Dawson Williams

DAWSON WILLIAMS

Consultant, Cantera Partners

Mr. Williams has spent more than 20 years in international agriculture as a commodity broker, analyst, and market economist. He has extensive experience in leading commodity sales, managing freight and logistics, conducting program evaluations and market studies for agricultural cooperators, and directing monetization efforts for USDA’s Food for Progress. As a broker of U.S. agricultural products, Mr. Williams had several customers in Sub-Saharan Africa. In 2018, he participated in two of the first post-monetization assessments that were initially mandated with the 2017 Food for Progress awards. This included the 2017 Honduras project. His work on that assessment consisted of two in-country visits, developing profiles of the key industry participants and buyers, conducting interviews with the participants and trade associations, gathering pricing information and shipment details from port officials in Honduras, as well as third party data resources, working to analyze the price data with the team’s econometrician, and producing several sections of the report. He also developed the market profiles for the 2017 Mozambique and Malawi projects as part of that impact study.

While at USDA, he oversaw the monetization of more than 1 million metric tons of bulk commodities, generating more than $430 million in project proceeds, and reviewed all of the post-monetization assessments covering the Food for Progress projects from 2017 through 2020. He also led efforts to improve the internal Market Analysis for Monetization (MAM) process and updated the guidance for the post-monetization assessment and revised the monetization handbook. Prior to USDA, Mr.
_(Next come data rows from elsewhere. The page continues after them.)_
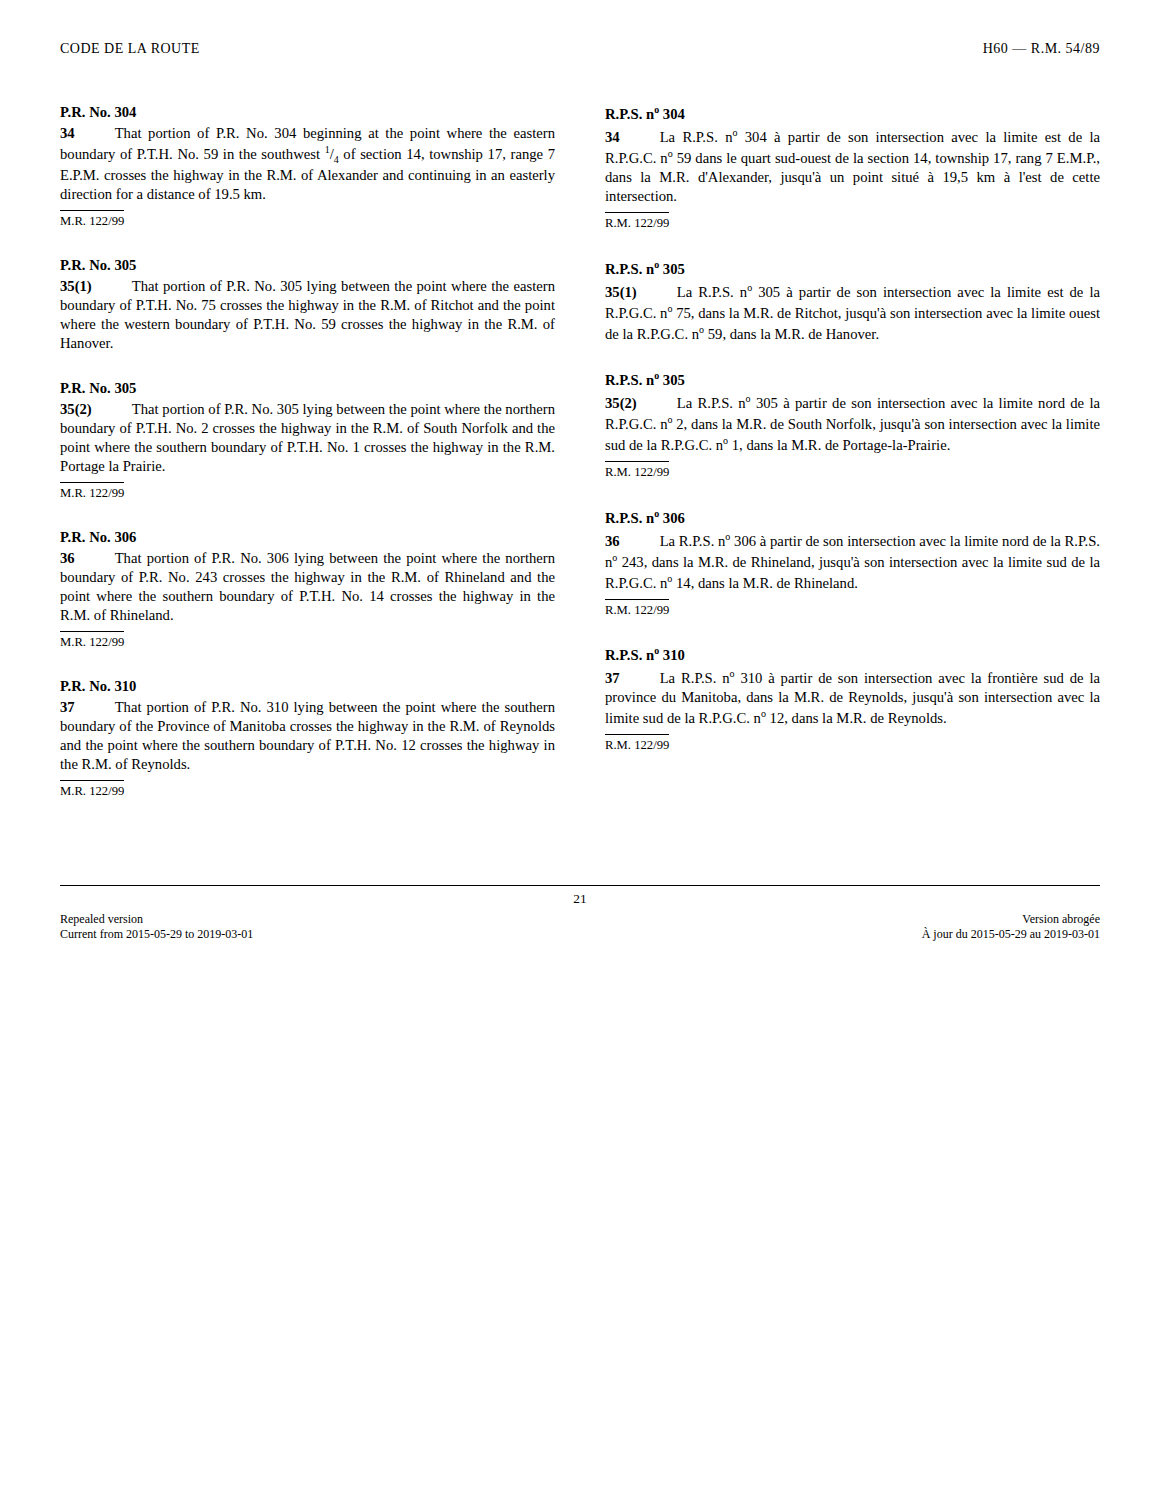CODE DE LA ROUTE
H60 — R.M. 54/89
P.R. No. 304
34 That portion of P.R. No. 304 beginning at the point where the eastern boundary of P.T.H. No. 59 in the southwest 1/4 of section 14, township 17, range 7 E.P.M. crosses the highway in the R.M. of Alexander and continuing in an easterly direction for a distance of 19.5 km.
M.R. 122/99
P.R. No. 305
35(1) That portion of P.R. No. 305 lying between the point where the eastern boundary of P.T.H. No. 75 crosses the highway in the R.M. of Ritchot and the point where the western boundary of P.T.H. No. 59 crosses the highway in the R.M. of Hanover.
P.R. No. 305
35(2) That portion of P.R. No. 305 lying between the point where the northern boundary of P.T.H. No. 2 crosses the highway in the R.M. of South Norfolk and the point where the southern boundary of P.T.H. No. 1 crosses the highway in the R.M. Portage la Prairie.
M.R. 122/99
P.R. No. 306
36 That portion of P.R. No. 306 lying between the point where the northern boundary of P.R. No. 243 crosses the highway in the R.M. of Rhineland and the point where the southern boundary of P.T.H. No. 14 crosses the highway in the R.M. of Rhineland.
M.R. 122/99
P.R. No. 310
37 That portion of P.R. No. 310 lying between the point where the southern boundary of the Province of Manitoba crosses the highway in the R.M. of Reynolds and the point where the southern boundary of P.T.H. No. 12 crosses the highway in the R.M. of Reynolds.
M.R. 122/99
R.P.S. no 304
34 La R.P.S. no 304 à partir de son intersection avec la limite est de la R.P.G.C. no 59 dans le quart sud-ouest de la section 14, township 17, rang 7 E.M.P., dans la M.R. d'Alexander, jusqu'à un point situé à 19,5 km à l'est de cette intersection.
R.M. 122/99
R.P.S. no 305
35(1) La R.P.S. no 305 à partir de son intersection avec la limite est de la R.P.G.C. no 75, dans la M.R. de Ritchot, jusqu'à son intersection avec la limite ouest de la R.P.G.C. no 59, dans la M.R. de Hanover.
R.P.S. no 305
35(2) La R.P.S. no 305 à partir de son intersection avec la limite nord de la R.P.G.C. no 2, dans la M.R. de South Norfolk, jusqu'à son intersection avec la limite sud de la R.P.G.C. no 1, dans la M.R. de Portage-la-Prairie.
R.M. 122/99
R.P.S. no 306
36 La R.P.S. no 306 à partir de son intersection avec la limite nord de la R.P.S. no 243, dans la M.R. de Rhineland, jusqu'à son intersection avec la limite sud de la R.P.G.C. no 14, dans la M.R. de Rhineland.
R.M. 122/99
R.P.S. no 310
37 La R.P.S. no 310 à partir de son intersection avec la frontière sud de la province du Manitoba, dans la M.R. de Reynolds, jusqu'à son intersection avec la limite sud de la R.P.G.C. no 12, dans la M.R. de Reynolds.
R.M. 122/99
21
Repealed version
Current from 2015-05-29 to 2019-03-01
Version abrogée
À jour du 2015-05-29 au 2019-03-01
Williams also undertook a number of market studies, program evaluations, and benchmark assessments for U.S. and foreign agricultural cooperators. In 2019, he completed an in-depth study of Togo and its potential to serve as point-of-entry and trade hub for U.S. soybean products on behalf of the American Soybean Association (ASA). That work involved a detailed study of Togo’s domestic soybean production and its poultry and aquaculture sectors. Mr. Williams has a master’s degree in international relations with a focus on energy and natural resource economics from the Johns Hopkins School for Advanced International Studies (SAIS) in Washington, DC, and an MBA with a concentration in finance from the HEC School of Management in Paris. He is fluent in Spanish.